I had the idea of checking the requirements of the game before trying it, and after some time I found that it goes so far beyond than Honey Select 2, so I didn`t bother (I`m talking just the base pc version, not VR ). Maybe that`s why it has so few reviews, in spite of the videos out there being inviting, for a character creator game, to give it a go.
P.S. It would be a good idea for this advanced games to have the classic minimum and recommended requirements
I wouldn't call it a "game" maybe sandbox application if you wanna get specific.
Performance varies DRASTICALLY depending on what you have loaded or loading, it's useless to having a "requirements".
I suggest you actually learn how to use and what takes a toll on performance or not (hint: hair, soft physics, lights) then min max the configurations and scenes to match your performance capacity.
Some performance tips I got from using it:
Use the GiveMeFPS like brasileirinho said, you can configure most of the things there (hair, soft physics etc).
Set hair multiplier (both) to ~16, if the hair set has multiple pieces go below that.
If preferable use character looks that have CUA hair instead of the simulated one.
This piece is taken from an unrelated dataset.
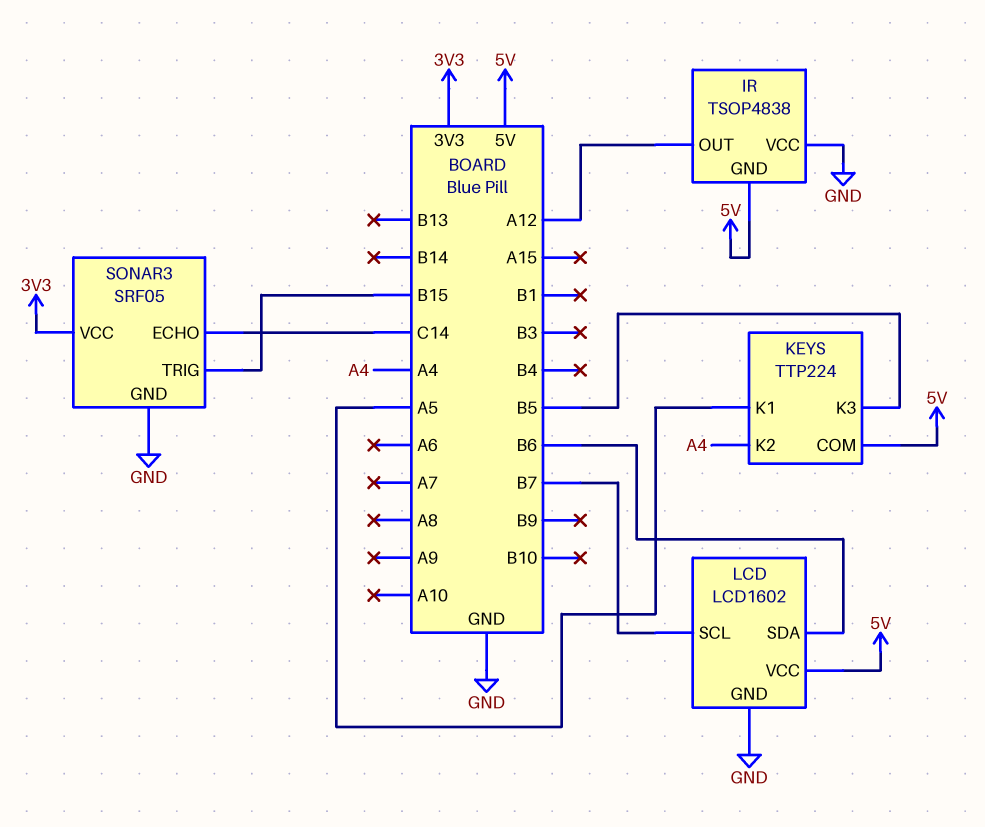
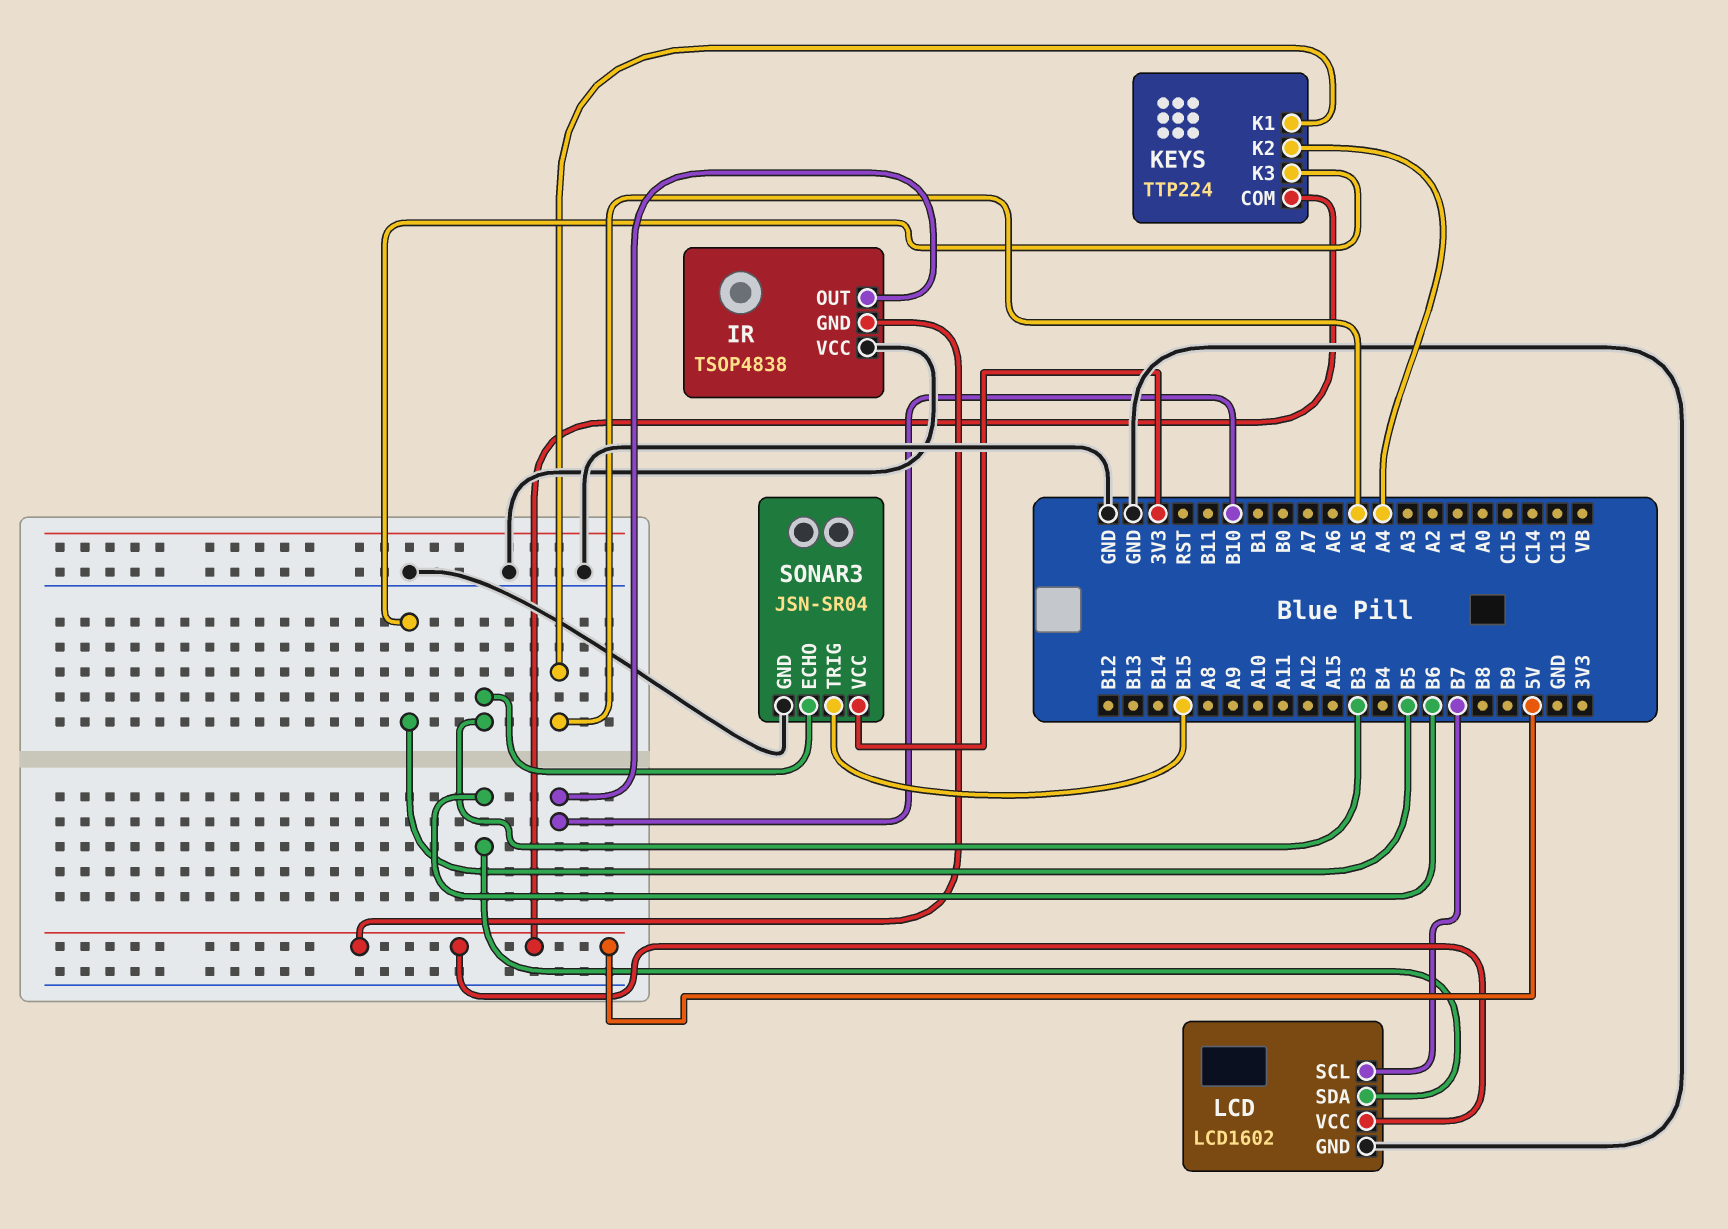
IR pin OUT: A12 -> B10
SONAR3: SRF05 -> JSN-SR04
SONAR3 pin ECHO: C14 -> B3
Unless you're gonna literally lick the character in VR there's no need for the "8K resolution" textures.
If you place more than 2 lights it's gonna start to hog down on performance.
Highly detailed CUA scenery eats a lot of VRAM, take that in to consideration too.
Disable soft body physics, but beware some plugins might break with that, like CUE if you have the "auto link hands" it'll bug out and always lock on to the left butt for some reason, however if you don't use that it works fine.
Same for advanced colliders, will break things that rely on them.
Keep it at max 2 characters, the more characters the more it'll weight on performance (obviously).
Edit: Also clothing weights a lot if you have sim enabled on them, keep that in mind.